With the establishment of new industrial facilities and the increasing adoption of collaborative robots or “cobots”, there are great opportunities for growth in the market for safety sensors for use in industrial automation.

Such sensors have been used in the industrial sector to aid monitoring of remote and hazardous areas, and areas without direct access for humans. Nikhil Kaitwade, Research Manager at Future Market Insights, pointed to two key trends in the sensor market for this sector -- data metrics and multiparameter sensing devices.

“Data metrics being captured by IoT-(internet of things) enabled sensors are being analyzed followed by monitoring and control by the automation control systems, which is integrated into the overall system.

“In addition, sensor manufacturers are offering multiparameter measuring and sensing devices (e.g. temperature, electric field, level, moisture, etc.) catering to several end use industries, which was earlier relegated to only single parameter measurement.”

Manufacturers still deterred by costs

Although manufacturers know that adopting cobots and safety sensors can benefit their operations, it isn’t easy for them to quickly agree with investing in the technology.

“With the rapid pace of technology introduction and replacement in subsequent intervals of time, fear of existing technology being redundant and installation of long term technology type is poised to be the major challenge of adopting safety sensors by manufacturers,” said Kaitwade.

For manufacturers, the sunk costs and ongoing expenditure associated with the adoption of cobots and upgrading to new prototypes of safety sensors requires further examination.

“The low operating margin for the manufacturers can be considered as a challenge to the growth of the machine safety and sensors market,” said Kaitwade.

For manufacturers in those regions where price sensitivity of product procurement has a considerable weightage over quality and norms of system safety, Kaitwade suggests  skipping the safety sensors and looking for more economical alternatives for system monitoring and control.

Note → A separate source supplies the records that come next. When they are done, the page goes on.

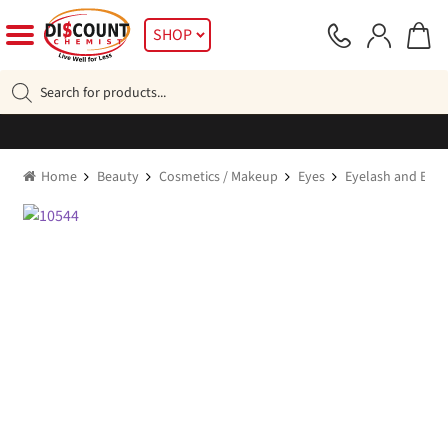
Skip
Skip
SHOP
to
to
navigation
content
Products
search
Home
Beauty
Cosmetics / Makeup
Eyes
Eyelash and Eye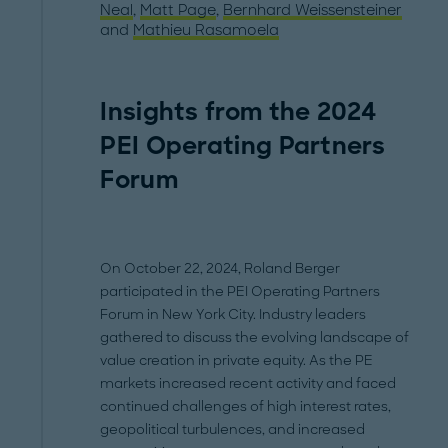
Neal
,
Matt Page
,
Bernhard Weissensteiner
and
Mathieu Rasamoela
Insights from the 2024
PEI Operating Partners
Forum
On October 22, 2024, Roland Berger
participated in the PEI Operating Partners
Forum in New York City. Industry leaders
gathered to discuss the evolving landscape of
value creation in private equity. As the PE
markets increased recent activity and faced
continued challenges of high interest rates,
geopolitical turbulences, and increased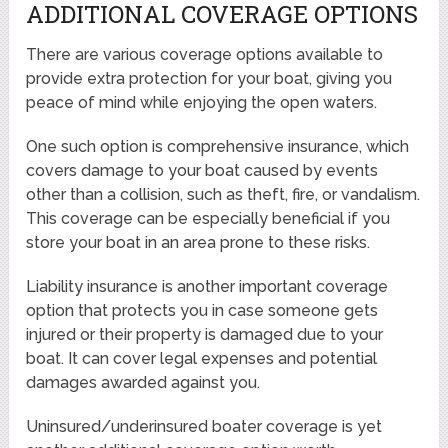
ADDITIONAL COVERAGE OPTIONS
There are various coverage options available to
provide extra protection for your boat, giving you
peace of mind while enjoying the open waters.
One such option is comprehensive insurance, which
covers damage to your boat caused by events
other than a collision, such as theft, fire, or vandalism.
This coverage can be especially beneficial if you
store your boat in an area prone to these risks.
Liability insurance is another important coverage
option that protects you in case someone gets
injured or their property is damaged due to your
boat. It can cover legal expenses and potential
damages awarded against you.
Uninsured/underinsured boater coverage is yet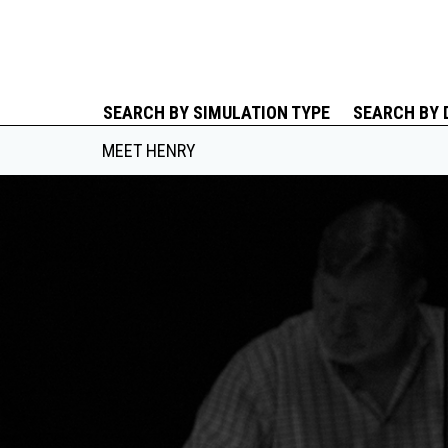
SEARCH BY SIMULATION TYPE
SEARCH BY 
MEET HENRY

Currently, the world’s manufacturing hubs were confined to developed countries such as the U.S., Japan, the countries of the EU, and to an extent China, Kaitwade said. However, he added that with manufacturing companies shifting or expanding their operations base in Asia and Latin America, “this restraint can be offset in the next 5-6 years.” 

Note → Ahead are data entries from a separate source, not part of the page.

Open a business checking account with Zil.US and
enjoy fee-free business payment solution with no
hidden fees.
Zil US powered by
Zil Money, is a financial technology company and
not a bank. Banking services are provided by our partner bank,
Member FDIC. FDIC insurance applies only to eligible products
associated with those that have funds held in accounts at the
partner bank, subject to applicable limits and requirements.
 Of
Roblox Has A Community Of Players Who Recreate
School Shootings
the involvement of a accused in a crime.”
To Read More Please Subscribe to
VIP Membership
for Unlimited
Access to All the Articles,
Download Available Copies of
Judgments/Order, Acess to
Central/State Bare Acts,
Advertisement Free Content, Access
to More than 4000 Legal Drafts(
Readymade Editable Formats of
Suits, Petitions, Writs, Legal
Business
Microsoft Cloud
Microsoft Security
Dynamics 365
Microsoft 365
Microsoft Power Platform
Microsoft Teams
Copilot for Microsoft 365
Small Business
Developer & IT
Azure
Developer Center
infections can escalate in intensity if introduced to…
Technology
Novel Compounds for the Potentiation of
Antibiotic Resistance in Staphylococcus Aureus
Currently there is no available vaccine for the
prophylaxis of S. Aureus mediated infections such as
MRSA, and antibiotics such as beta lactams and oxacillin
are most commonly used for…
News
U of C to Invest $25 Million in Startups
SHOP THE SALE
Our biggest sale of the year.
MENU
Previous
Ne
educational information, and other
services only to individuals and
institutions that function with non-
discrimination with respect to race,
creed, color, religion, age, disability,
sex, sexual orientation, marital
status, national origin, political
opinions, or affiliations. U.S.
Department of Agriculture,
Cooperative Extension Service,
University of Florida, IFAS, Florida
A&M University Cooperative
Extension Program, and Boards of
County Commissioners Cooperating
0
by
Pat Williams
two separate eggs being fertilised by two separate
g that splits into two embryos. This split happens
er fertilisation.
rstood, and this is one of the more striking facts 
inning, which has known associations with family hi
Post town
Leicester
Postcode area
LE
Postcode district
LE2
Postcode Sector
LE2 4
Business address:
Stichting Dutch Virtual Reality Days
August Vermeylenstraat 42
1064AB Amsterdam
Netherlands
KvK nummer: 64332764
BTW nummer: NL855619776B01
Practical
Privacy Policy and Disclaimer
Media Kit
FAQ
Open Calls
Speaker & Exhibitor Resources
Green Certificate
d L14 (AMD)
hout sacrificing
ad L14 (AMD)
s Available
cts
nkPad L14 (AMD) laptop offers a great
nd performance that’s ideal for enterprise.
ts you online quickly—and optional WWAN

Manufacturers should be safety conscious

From the perspective of a sensor company, a safety sensor isn’t something that can be elminated to reduce costs. Although it’s tiny compared to the whole system, it’s actually the safety controller of the entire operation.

“Most designers only focus on the cost of a sensor even if the component has no safety certification. How to educate customers to choose suitable components for an adequate safety system is a short-term market challenge,” said Roger Wang, Senior Service and Product Technical Manager at Pilz Taiwan.

Machine safety for industrial robots is like the health insurance. If a policy holder remains healthy, the cost of insurance is fixed but low. If they get ill, the cost will be much higher. The same applies to manufacturing. Although implementing the right safety sensors costs time and money, the investment is worth it to avoid injuries and downtime.

“Building up safety consciousness is the most important mission in the future,” said Wang. “Due to exportation orientation, machine builders in Taiwan shall upgrade their own safety consciousness and meet ISO and European legislation by inherent safety design.”